Tivemos a saída da troika, mas bastam três indicadores para demonstrarem a enorme mistificação, que envolveu o conselho de ministros extraordinário ou o regresso do célebre relógio de paulo portas:
· entre o segundo trimestre de 2011 (quando a troika chegou a Portugal) e o primeiro trimestre de 2014 (os últimos dados disponíveis), a economia portuguesa registou uma queda acumulada de 5%.
· as medidas de austeridade que retiraram rendimentos às famílias levaram a uma diminuição inédita do consumo privado de 7,1%.
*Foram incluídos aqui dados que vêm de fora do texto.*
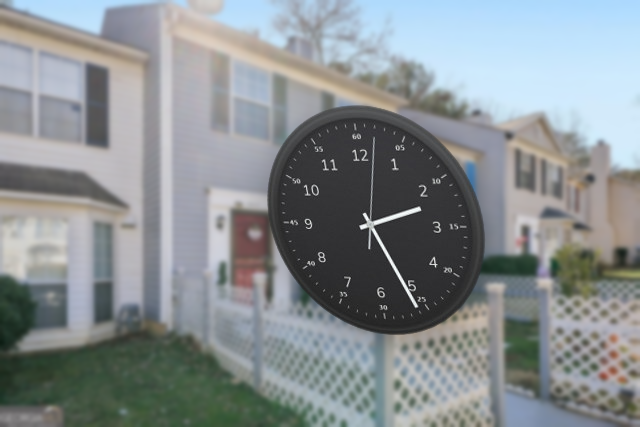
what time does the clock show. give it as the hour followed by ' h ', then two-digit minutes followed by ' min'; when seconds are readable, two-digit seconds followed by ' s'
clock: 2 h 26 min 02 s
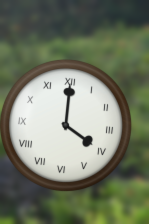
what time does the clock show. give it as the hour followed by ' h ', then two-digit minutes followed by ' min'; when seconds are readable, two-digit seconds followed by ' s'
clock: 4 h 00 min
· As expectativas mais negativas de vendas e o aperto do crédito levaram o investimento a afundar-se em 19,2%.
Para Ricardo Paes Mamede estão mal explicadas as razões porque o país não vê a sua economia a crescer. Segundo o professor do ISCTE é falsa a argumentação em torno dos exagerados custos do trabalho: o problema reside nas competências tecnológicas e organizacionais. Ao “Público” ele fundamentou a sua opinião em função do que aconteceu nestes três anos: “A queda substancial do investimento privado (incluindo em inovação), a falência de empresas (não apenas de construção, mas também de sectores mais avançados da indústria e dos serviços) e a emigração de pessoas qualificadas que se verificaram nos últimos anos reduziram o nosso potencial de crescimento”. E acrescentou: “Se a isto juntarmos o endividamento e a descapitalização das empresas, não vejo que estejamos em condições de crescer na próxima década a um ritmo superior ao que crescemos na década anterior à chegada da troika”.
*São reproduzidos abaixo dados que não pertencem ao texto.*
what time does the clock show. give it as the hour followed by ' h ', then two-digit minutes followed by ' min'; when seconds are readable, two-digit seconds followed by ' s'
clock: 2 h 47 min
A exemplo dos demais signatários do «Manifesto dos 74», Ricardo Pais Mamede só existe uma forma de os portugueses se livrarem do colete de forças em que a dívida os tolhe: a sua reestruturação.
Mais adiante, no mesmo jornal, o sociólogo Boaventura Sousa Santos também desmente o foguetório em torno da “saída limpa”:
“Mistificação consiste em fazer alguém acreditar numa mentira. A mentira é que o processo da troika terminou com êxito, que Portugal tem hoje melhores condições para se desenvolver como país europeu e que a reforma do Estado proposta garante a criação de uma sociedade mais equitativa.”
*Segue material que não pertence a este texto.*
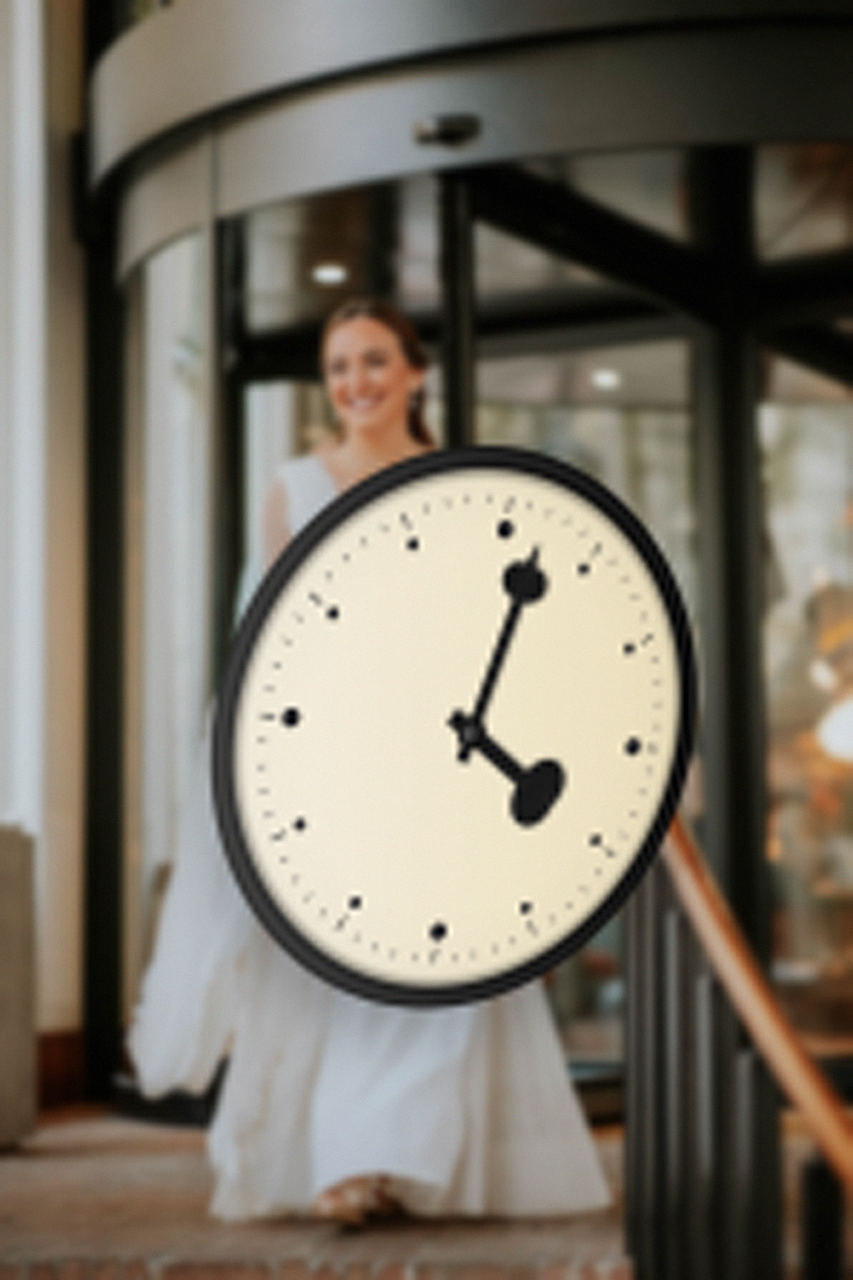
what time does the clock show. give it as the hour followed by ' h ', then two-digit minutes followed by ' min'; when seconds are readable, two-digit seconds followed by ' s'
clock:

E aquele que costuma causar na tenebrosa filomena mónica um ódio de estimação, dá exemplos de como a mistificação não ilude quem a vê do lado de fora: “Do Deustche Bank ao FMI, os relatórios são unânimes em mostrar que Portugal, longe de convergir, vai continuar a divergir da Europa desenvolvida. Ou seja, o objetivo da integração na União Europeia fracassou, um fracasso que, com doses brutais de mistificação, se apresenta como êxito.
Depois da guerra do Vietname, nunca uma derrota se disfarçou tão bem de vitória. Dado o seu novo estatuto, Portugal, para não estorvar, tem de ser mantido dentro, mas do lado de fora, e vigiado.
Portugal sai da Europa seguro pela trela curta do euro e do tratado orçamental. Não pode ir muito longe. Arranjará um lugarzito na soleira da porta da Europa, um país sem abrigo por onde passarão regularmente as carrinhas da sopa humanitária.”
A exemplo de Pais Mamede, também Boaventura Sousa Santos arrisca uma alternativa a tão confrangedor destino socorrendo-se de um célebre romance de Saramago: “é necessário que a jangada de pedra, tão premonitória, se afaste o suficiente para romper com a trela ou para forçar que ela seja refeita de modo a dar mais margem de liberdade ao movimento da jangada”.